Required action: List every line in the records below that contains the word "data", copying each line in full.

Entries supplied: Begin

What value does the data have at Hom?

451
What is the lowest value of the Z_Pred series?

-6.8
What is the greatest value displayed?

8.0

Entries supplied: End
Entries supplied: Begin

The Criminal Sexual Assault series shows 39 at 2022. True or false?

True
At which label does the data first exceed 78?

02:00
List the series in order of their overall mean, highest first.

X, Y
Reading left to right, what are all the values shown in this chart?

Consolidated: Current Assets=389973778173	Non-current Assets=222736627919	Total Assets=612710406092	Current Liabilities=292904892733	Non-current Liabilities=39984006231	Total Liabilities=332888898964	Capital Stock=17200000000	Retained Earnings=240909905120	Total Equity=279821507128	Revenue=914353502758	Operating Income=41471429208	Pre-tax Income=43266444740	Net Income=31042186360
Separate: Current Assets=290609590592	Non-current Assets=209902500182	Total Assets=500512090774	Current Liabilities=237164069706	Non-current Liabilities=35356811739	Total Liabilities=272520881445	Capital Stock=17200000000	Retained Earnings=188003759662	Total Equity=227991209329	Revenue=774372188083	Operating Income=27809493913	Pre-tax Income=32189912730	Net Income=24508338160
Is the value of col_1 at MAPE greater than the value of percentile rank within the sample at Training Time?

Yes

Entries supplied: End

Written solution:
What value does the data have at Hom?
At which label does the data first exceed 78?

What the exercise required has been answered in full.